◆ Excerpted text
====================

Breast cancer might not result merely from genetic quirks. Unhealthy lifestyles too could provoke it.
Modern lifestyles which feature regular drinking, lack of exercise and increased obesity are fuelling the rise of the disease, the European Breast Cancer Conference heard Friday.
Up to a third of breast cancer cases could be avoided if women ate less and exercised more, it has been claimed.
Carlo La Vecchia of Milan University told the conference in Barcelona: 'What can be achieved with screening has been achieved. It's time to move on to other things.'
Dr La Vecchia said the International Agency for Research on Cancer estimates that 25 to 30 per cent of cases could be avoided if women were thinner and did more exercise.
Carlo La Vecchia is an Italian epidemiologist. He is doing research on chronic diseases, where he contributed to the understanding of the risks related to diet, tobacco, oral contraceptive use and occupational or environmental exposure to toxic substances in cancer and other chronic diseases development.
The World Cancer Research Fund has noted, citing World Health Organisation, "At least 60 per cent of world's population does not achieve the minimum recommendation for physical activity...
"There is convincing evidence that being physically active protects against bowel cancer and also against obesity.
"Being physically active also probably protects against cancers of the breast (post menopause) and endometrium. Obesity alone is linked to a number of cancers including bowel, oesophagus, pancreas, kidney, endometrium and breast (post menopause).
"Physical inactivity is estimated to cause 2 million deaths worldwide annually. The prevalence of physical inactivity in adults globally is 17 per cent (range 11 to 24 per cent). The highest rates of inactivity were in European WHO member States with low child and high adult mortality (e.g. Hungary, Latvia, Russian Federation and Ukraine) and the lowest rate of inactivity was in a high mortality region of Africa (e.g. Congo, Ethiopia, South Africa, Uganda, Zimbabwe).
"An estimate of the prevalence globally of some, but insufficient activity (<2.5 hours per week of moderate activity) is 41 per cent (range 31 to 51 per cent).
"Physical activity declines with age, and starts to decline from adolescence. Inactivity tends to be higher among girls and women."
The outfit recommends, "Be moderately physically active, equivalent to brisk walking, for at least 30 minutes every day.
As fitness improves, aim for 60 minutes or more of moderate, or for 30 minutes or more of vigorous, physical activity every day.
Limit sedentary habits such as watching television.
Studies show drinking one large glass of wine a day increases the chances of developing the disease by a fifth, say experts. That could be linked to alcohol raising levels of oestrogen.

====================

◆ Task directions
Reproduce everything in the breast cancer text from "Carlo La Vecchia of" down to "did more exercise.", replacing "Milan University" with "University of Milan".

◆ Data extract
====================

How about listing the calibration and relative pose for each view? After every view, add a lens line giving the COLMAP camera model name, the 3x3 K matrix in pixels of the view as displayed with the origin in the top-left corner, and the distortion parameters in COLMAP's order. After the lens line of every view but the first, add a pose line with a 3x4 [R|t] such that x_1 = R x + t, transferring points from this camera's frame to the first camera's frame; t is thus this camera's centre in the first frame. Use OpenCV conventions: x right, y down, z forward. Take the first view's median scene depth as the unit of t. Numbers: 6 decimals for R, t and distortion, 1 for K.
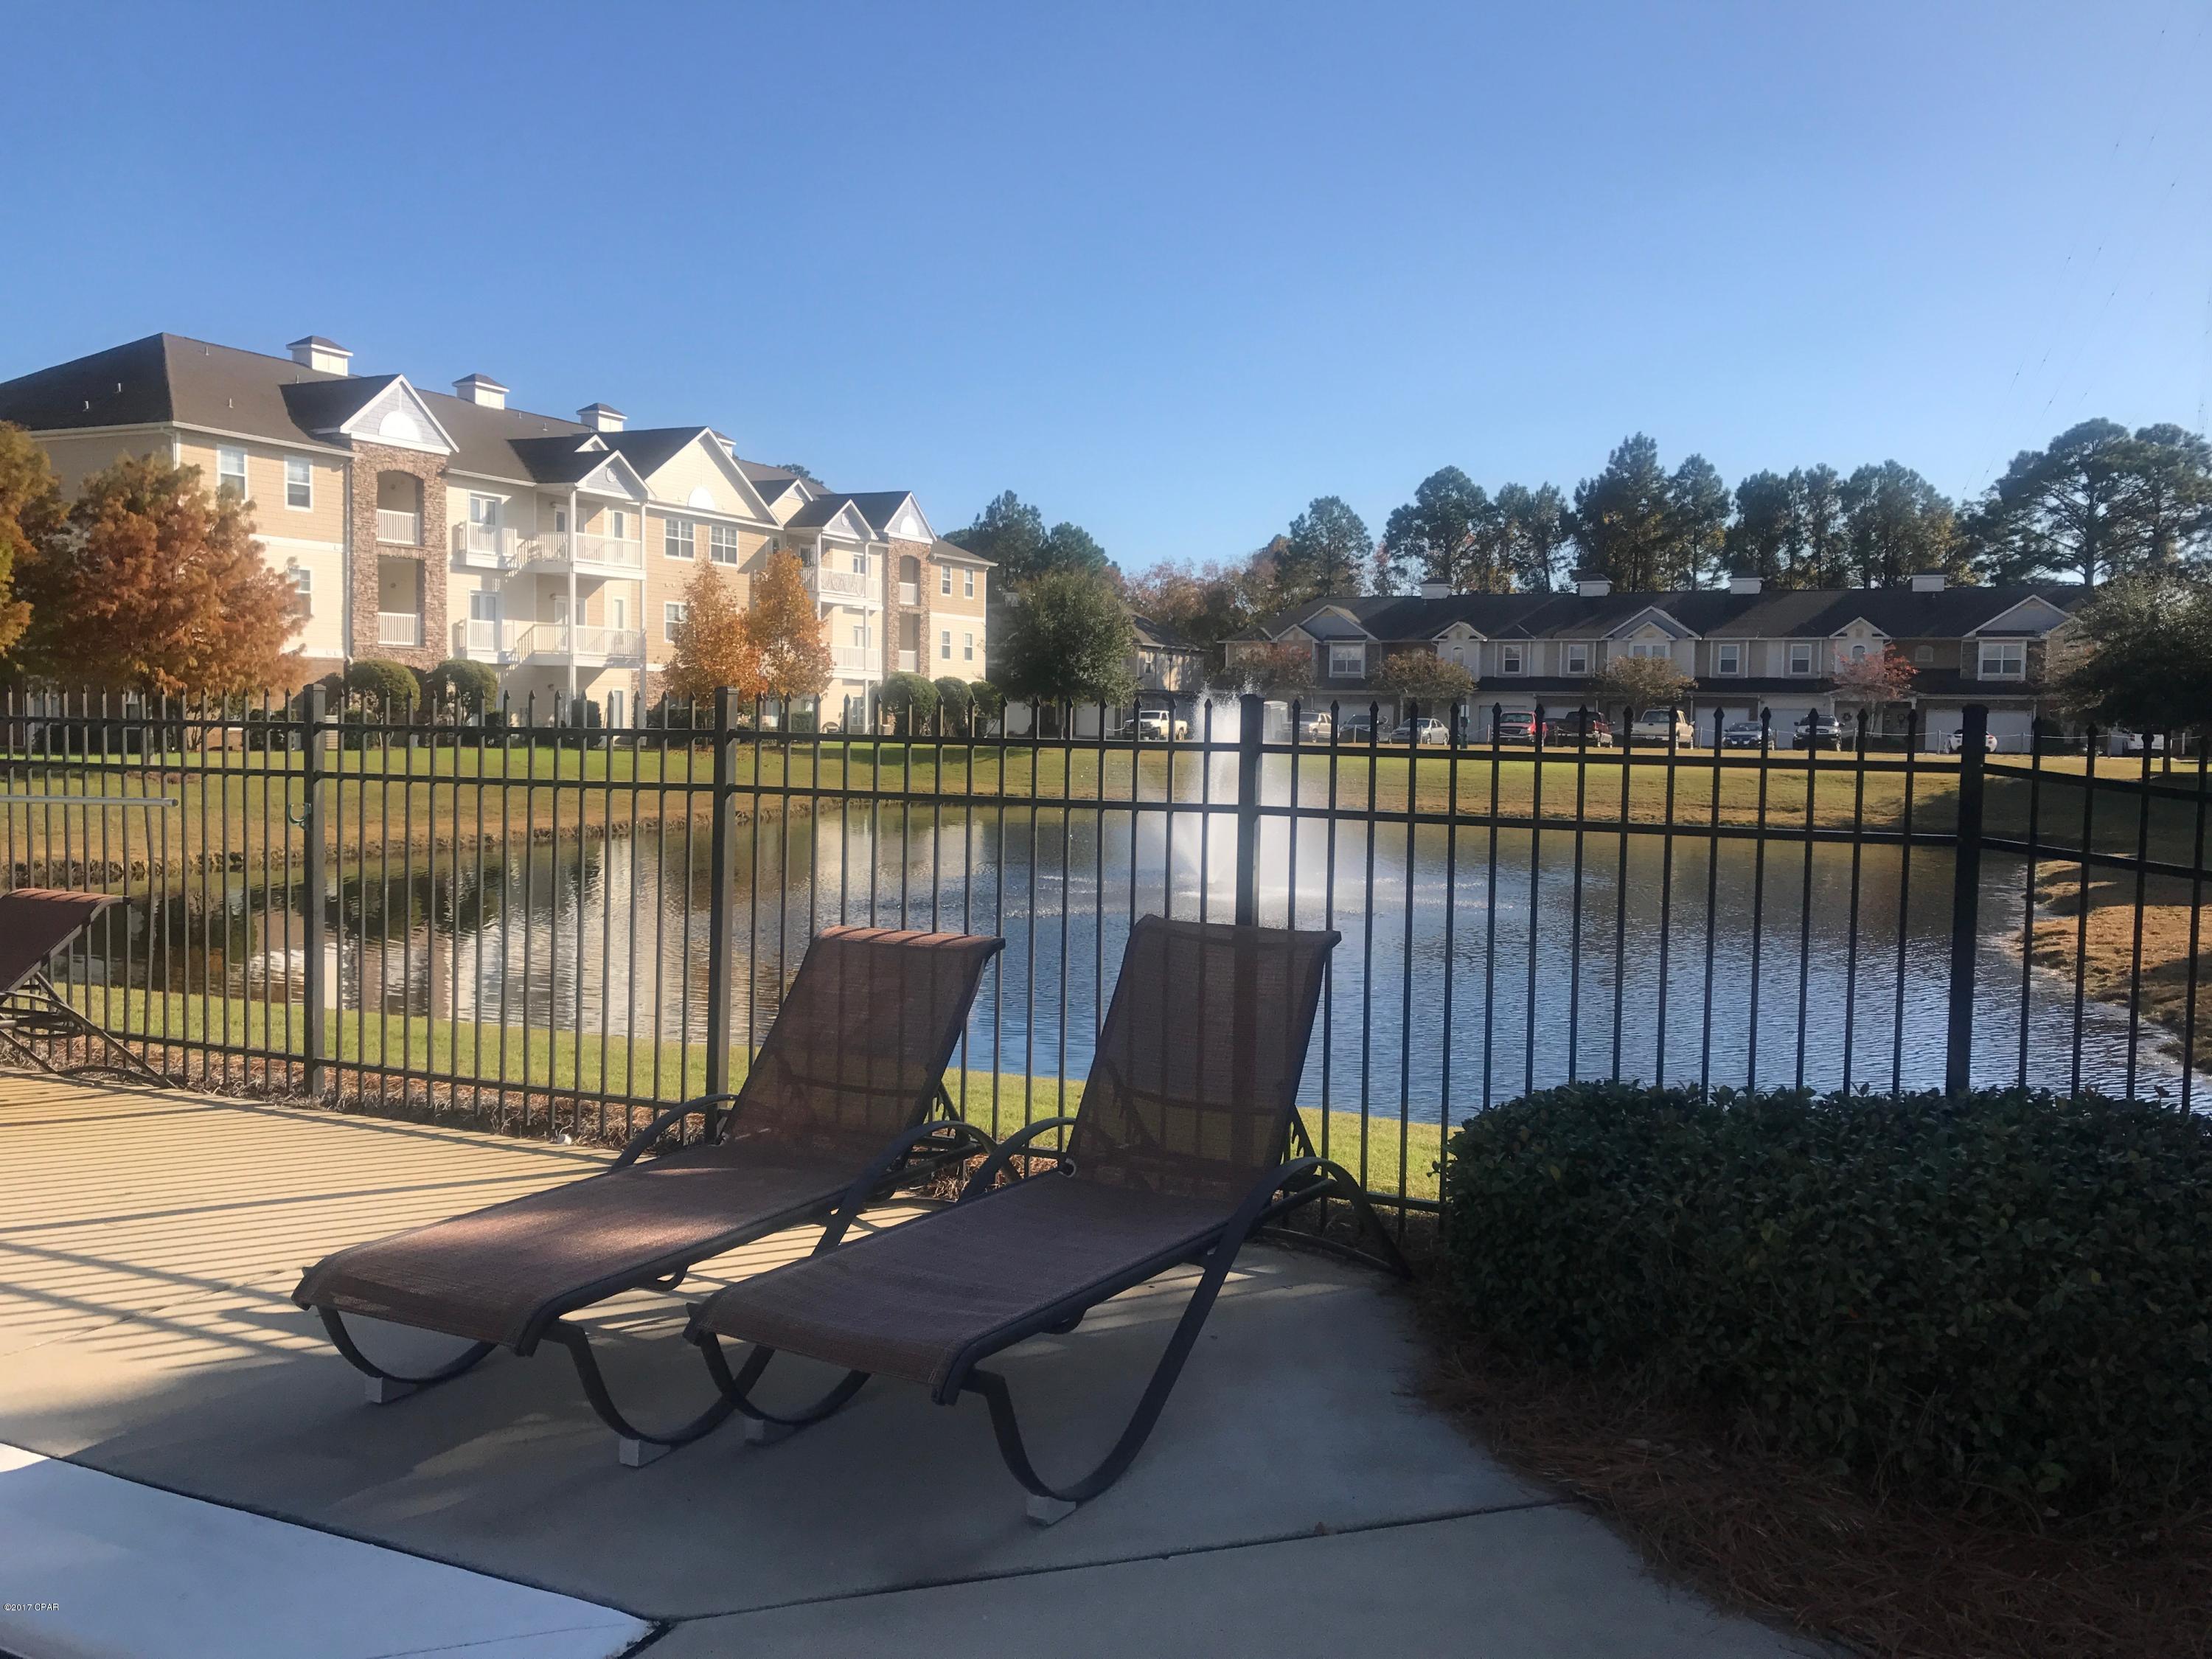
lens RADIAL K [[1831.3, 0, 1106.0], [0, 1831.3, 829.5], [0, 0, 1]] dist [-0.150990, -0.000635]
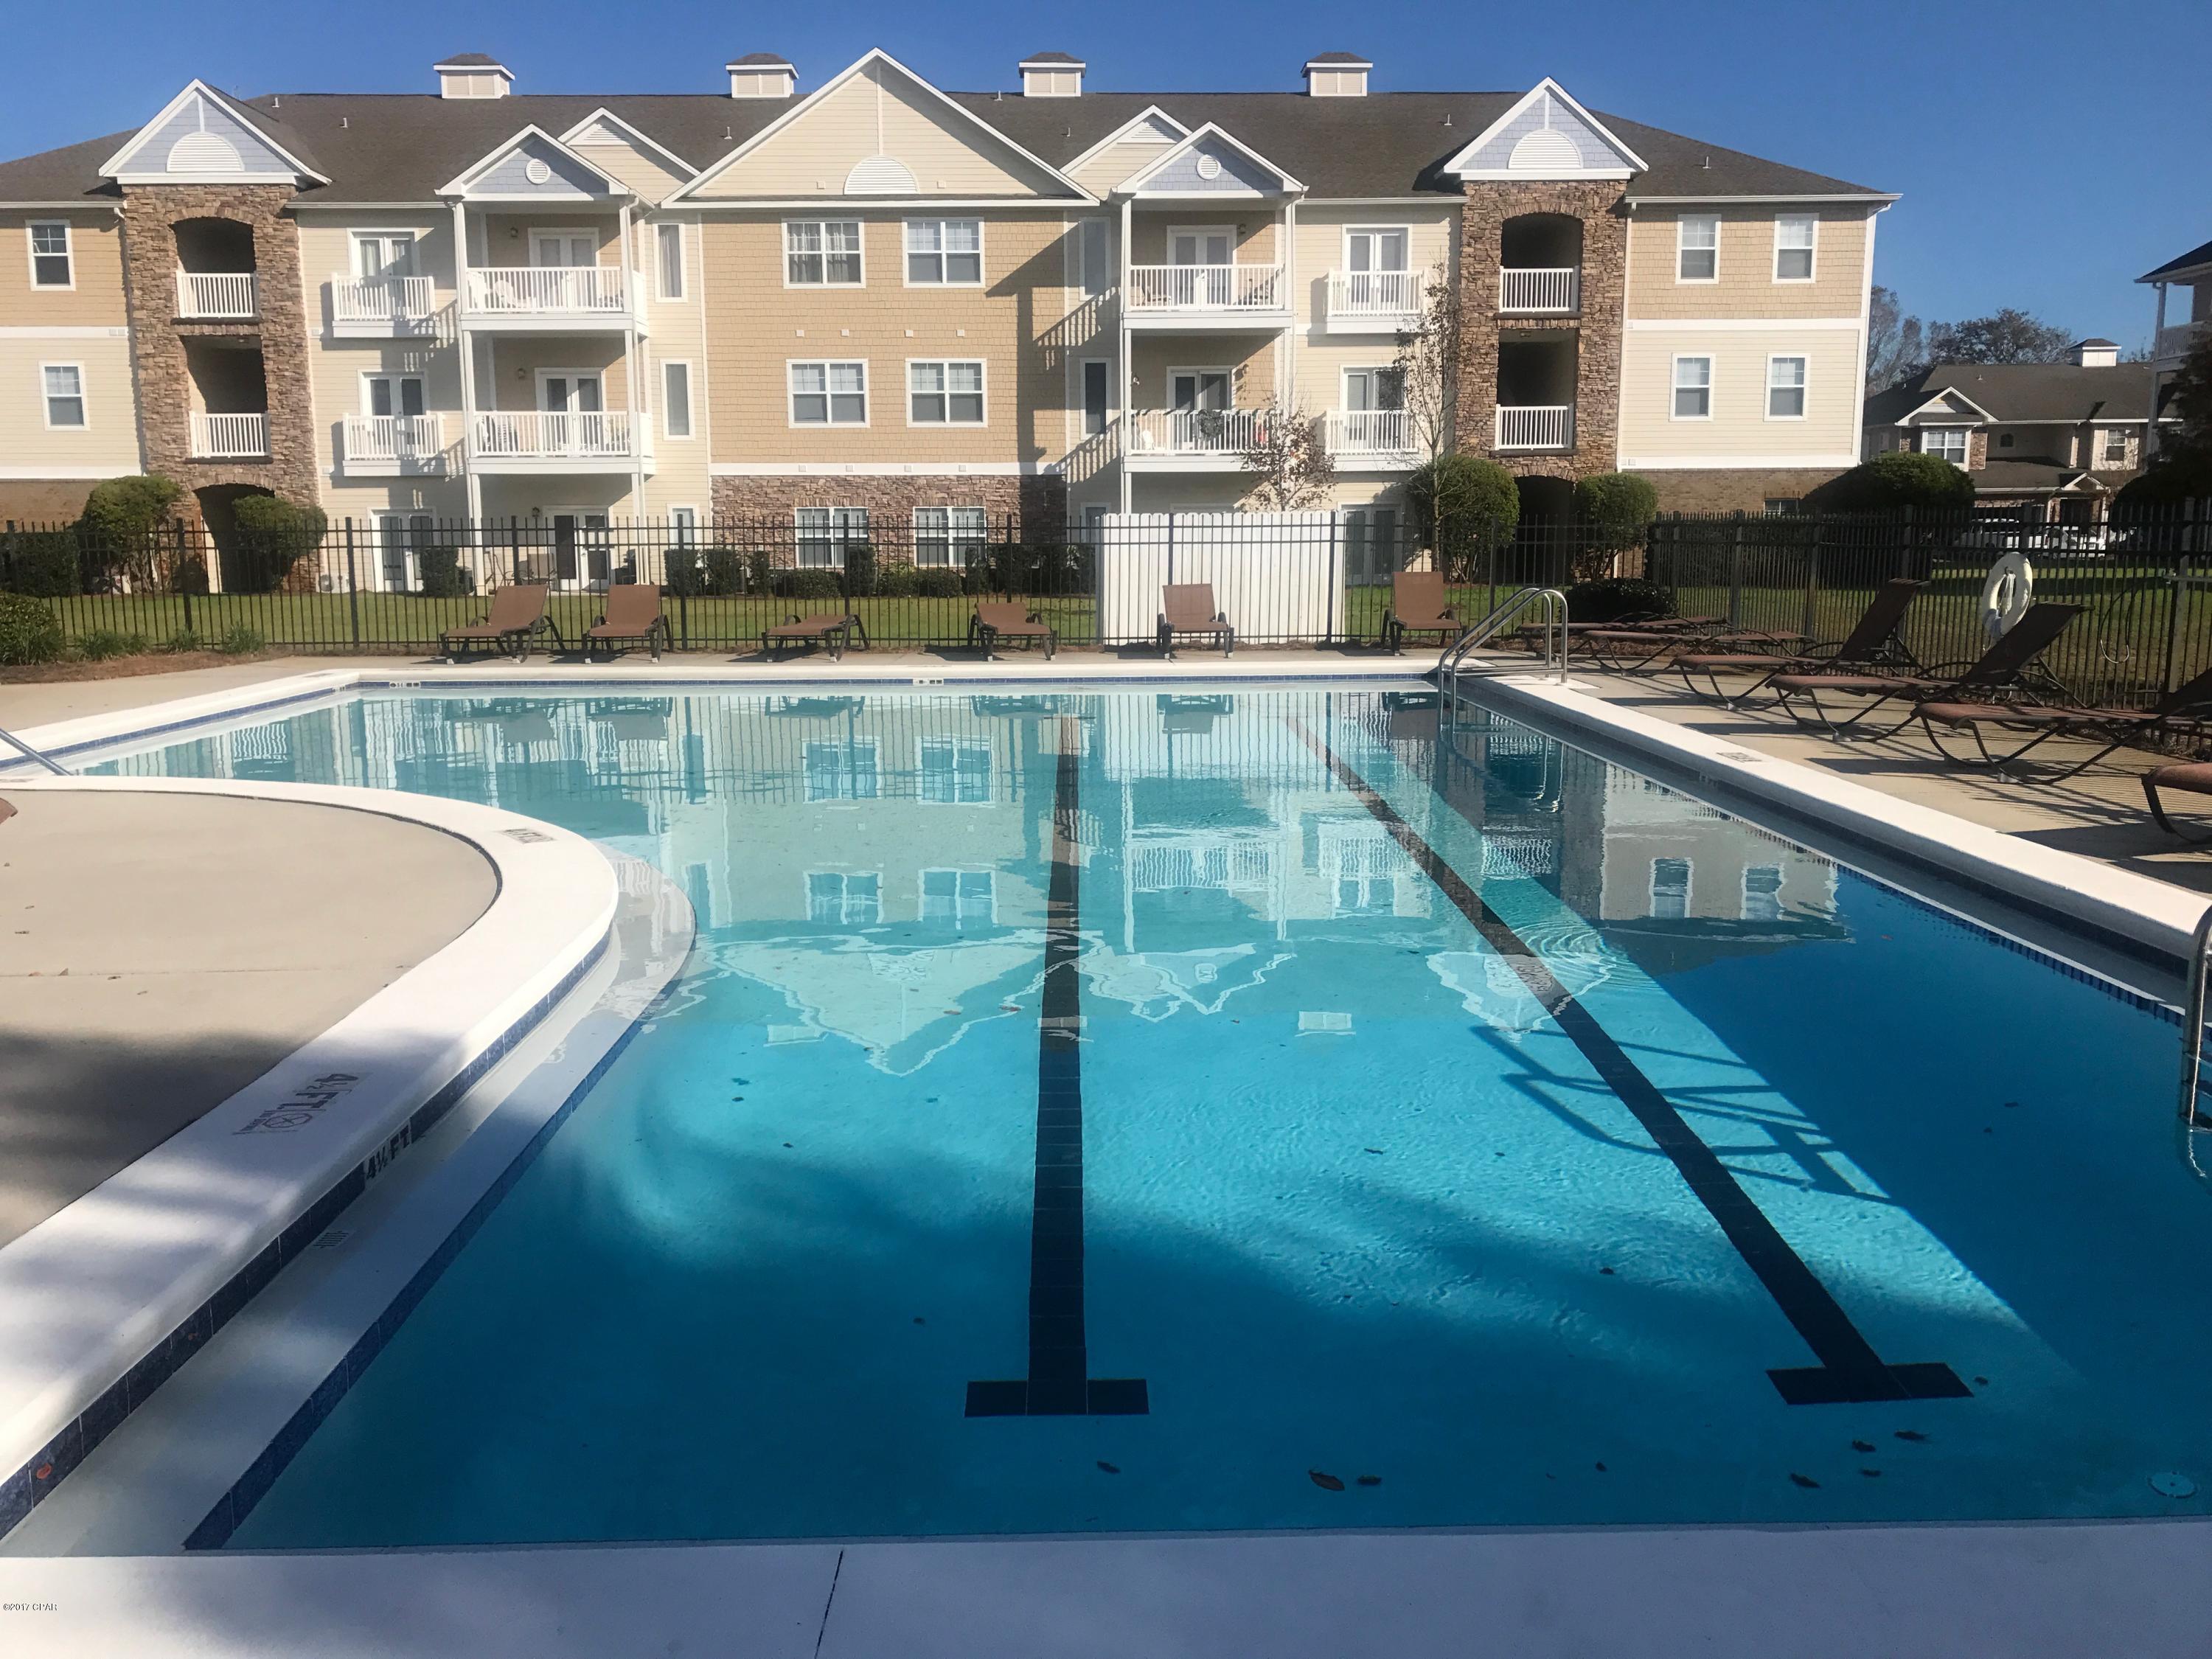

====================

◆ Solution to this task
Carlo La Vecchia of University of Milan told the conference in Barcelona: 'What can be achieved with screening has been achieved. It's time to move on to other things.'
Dr La Vecchia said the International Agency for Research on Cancer estimates that 25 to 30 per cent of cases could be avoided if women were thinner and did more exercise.